Ultra-Orthodox Jews covered with prayer shawls gather next to fire as they take part in prayers next to the grave of Rabbi Shimon bar Yochai during Lag B'Omer celebrations at Mt. Meron in northern Israel, early Thursday, May 10, 2012.  (AP Photo/Ariel Schalit)
Ultra-Orthodox Jews covered with prayer shawls gather next to fire as they take part in prayers next to the grave of Rabbi Shimon bar Yochai during Lag B'Omer celebrations at Mt.
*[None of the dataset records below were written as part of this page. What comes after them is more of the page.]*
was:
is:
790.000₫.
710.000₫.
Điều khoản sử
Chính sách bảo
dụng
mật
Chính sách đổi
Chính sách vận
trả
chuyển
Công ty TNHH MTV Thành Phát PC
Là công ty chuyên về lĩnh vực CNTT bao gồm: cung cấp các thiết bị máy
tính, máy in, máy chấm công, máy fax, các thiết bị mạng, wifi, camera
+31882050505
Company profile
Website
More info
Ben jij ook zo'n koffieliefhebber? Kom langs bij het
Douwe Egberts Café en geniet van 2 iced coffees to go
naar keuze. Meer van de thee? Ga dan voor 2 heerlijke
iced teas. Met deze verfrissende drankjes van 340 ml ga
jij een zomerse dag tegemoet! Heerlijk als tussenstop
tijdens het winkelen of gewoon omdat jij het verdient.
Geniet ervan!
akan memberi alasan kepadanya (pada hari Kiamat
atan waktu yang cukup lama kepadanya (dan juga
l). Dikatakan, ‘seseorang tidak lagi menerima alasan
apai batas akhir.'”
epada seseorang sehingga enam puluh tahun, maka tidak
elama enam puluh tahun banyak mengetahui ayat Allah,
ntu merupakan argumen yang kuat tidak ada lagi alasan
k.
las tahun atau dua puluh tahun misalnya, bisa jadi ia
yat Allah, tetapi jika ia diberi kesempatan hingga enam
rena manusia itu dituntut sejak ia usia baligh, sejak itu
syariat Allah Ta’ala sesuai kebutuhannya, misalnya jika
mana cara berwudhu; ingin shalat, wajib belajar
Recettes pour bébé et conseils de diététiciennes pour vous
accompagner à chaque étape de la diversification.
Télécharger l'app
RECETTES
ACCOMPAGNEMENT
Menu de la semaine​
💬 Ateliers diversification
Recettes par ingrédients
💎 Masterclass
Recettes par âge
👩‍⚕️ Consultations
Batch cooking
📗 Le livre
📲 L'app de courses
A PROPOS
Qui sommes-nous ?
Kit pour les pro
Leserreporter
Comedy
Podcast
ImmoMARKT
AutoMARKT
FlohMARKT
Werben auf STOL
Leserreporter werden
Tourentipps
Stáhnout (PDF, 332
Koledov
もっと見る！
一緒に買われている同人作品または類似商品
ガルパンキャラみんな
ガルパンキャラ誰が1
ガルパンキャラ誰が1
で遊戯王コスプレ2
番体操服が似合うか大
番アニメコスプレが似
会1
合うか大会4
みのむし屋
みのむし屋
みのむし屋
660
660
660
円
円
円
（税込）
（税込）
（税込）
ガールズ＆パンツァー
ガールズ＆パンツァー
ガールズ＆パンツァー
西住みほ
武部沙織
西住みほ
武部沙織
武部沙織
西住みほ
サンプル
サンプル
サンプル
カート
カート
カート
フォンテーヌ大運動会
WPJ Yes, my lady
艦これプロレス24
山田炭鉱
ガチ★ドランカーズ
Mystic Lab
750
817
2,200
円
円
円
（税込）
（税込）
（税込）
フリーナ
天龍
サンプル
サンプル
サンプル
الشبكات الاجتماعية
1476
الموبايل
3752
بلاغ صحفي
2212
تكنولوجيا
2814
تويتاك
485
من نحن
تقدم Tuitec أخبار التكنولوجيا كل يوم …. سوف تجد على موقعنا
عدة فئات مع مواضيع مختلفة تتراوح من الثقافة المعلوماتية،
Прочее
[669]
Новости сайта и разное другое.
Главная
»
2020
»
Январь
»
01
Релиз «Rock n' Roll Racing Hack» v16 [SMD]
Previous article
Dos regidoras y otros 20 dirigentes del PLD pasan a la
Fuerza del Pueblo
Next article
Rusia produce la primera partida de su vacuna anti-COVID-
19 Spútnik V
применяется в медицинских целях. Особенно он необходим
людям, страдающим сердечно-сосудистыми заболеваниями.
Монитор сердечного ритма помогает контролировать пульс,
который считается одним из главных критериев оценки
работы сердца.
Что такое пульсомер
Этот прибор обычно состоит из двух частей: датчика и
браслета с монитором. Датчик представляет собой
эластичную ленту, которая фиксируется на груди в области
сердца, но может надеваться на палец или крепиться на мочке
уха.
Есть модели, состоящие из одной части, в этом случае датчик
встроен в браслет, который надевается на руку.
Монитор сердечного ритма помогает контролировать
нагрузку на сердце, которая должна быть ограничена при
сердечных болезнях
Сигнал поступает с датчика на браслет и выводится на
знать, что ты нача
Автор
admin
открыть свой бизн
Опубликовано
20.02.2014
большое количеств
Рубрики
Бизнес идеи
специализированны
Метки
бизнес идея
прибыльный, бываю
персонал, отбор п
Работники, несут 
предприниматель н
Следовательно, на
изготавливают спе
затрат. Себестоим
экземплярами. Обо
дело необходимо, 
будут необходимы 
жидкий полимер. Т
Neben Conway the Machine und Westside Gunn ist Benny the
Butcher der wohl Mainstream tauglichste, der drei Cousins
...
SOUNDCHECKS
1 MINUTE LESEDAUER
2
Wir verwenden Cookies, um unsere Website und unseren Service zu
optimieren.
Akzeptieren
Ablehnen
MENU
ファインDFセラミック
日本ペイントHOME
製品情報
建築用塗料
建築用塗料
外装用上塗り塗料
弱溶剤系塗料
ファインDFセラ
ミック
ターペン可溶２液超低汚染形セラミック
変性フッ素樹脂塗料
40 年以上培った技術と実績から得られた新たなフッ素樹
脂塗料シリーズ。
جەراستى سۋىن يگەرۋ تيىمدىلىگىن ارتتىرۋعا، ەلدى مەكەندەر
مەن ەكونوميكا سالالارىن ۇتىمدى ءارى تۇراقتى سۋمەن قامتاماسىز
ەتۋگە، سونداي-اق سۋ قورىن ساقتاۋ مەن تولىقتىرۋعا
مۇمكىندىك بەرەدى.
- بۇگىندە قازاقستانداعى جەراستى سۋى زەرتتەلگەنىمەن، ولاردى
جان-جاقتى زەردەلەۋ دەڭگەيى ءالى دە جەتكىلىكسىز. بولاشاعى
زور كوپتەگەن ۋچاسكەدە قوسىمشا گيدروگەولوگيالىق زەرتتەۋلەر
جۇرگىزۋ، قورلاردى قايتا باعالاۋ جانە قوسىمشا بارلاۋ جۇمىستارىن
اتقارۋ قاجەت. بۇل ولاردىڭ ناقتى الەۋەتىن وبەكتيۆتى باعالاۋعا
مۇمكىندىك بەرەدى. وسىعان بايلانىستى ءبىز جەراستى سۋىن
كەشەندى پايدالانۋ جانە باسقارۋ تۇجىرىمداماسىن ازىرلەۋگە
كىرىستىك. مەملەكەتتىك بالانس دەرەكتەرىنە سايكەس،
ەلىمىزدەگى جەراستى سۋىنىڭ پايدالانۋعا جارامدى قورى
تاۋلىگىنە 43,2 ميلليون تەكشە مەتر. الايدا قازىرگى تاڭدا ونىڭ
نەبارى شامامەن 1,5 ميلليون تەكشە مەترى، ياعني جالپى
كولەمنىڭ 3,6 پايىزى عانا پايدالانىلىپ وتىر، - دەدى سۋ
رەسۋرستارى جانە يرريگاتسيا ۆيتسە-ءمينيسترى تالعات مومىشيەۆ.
Meron in northern Israel, early Thursday, May 10, 2012. (AP Photo/Ariel Schalit)

A Knesset committee has given the go-ahead to a set of emergency regulations meant to largely shut this year’s Lag B’Omer gathering on Mount Meron in northern Israel over security concerns.

Under the regulations green-lit by the Knesset National Security Committee, a single traditional bonfire will be lit on the mountain at the gravesite of second century rabbi Shimon Bar Yochai, with participation capped at 10 approved guests.

Two more bonfires will also be permitted at a Bnei Akiva yeshiva on the site, with 10 more guests each, pending the approval of Heritage Minister Meir Porush.

Porush will also have the power to approve permits for representatives of families of those killed in a deadly crush at the site in 2021 to attend a memorial prayer, along with residents of the adjacent town of Meron.

Smoke rises after rockets fired from Lebanon hit an open area on Mount Meron, May 15, 2024. (David Cohen/Flash90)

The annual Lag B’Omer pilgrimage regularly draws hundreds of thousands of participants to Meron, largely from the ultra-Orthodox community. The minor Jewish holiday begins Saturday night.

The mountain is home to a key military air control station that has been targeted several times by Hezbollah missiles launched from Lebanon, leading officials to call for the pilgrimage to be canceled this year.

The emergency measures must be passed in two more Knesset readings to become law.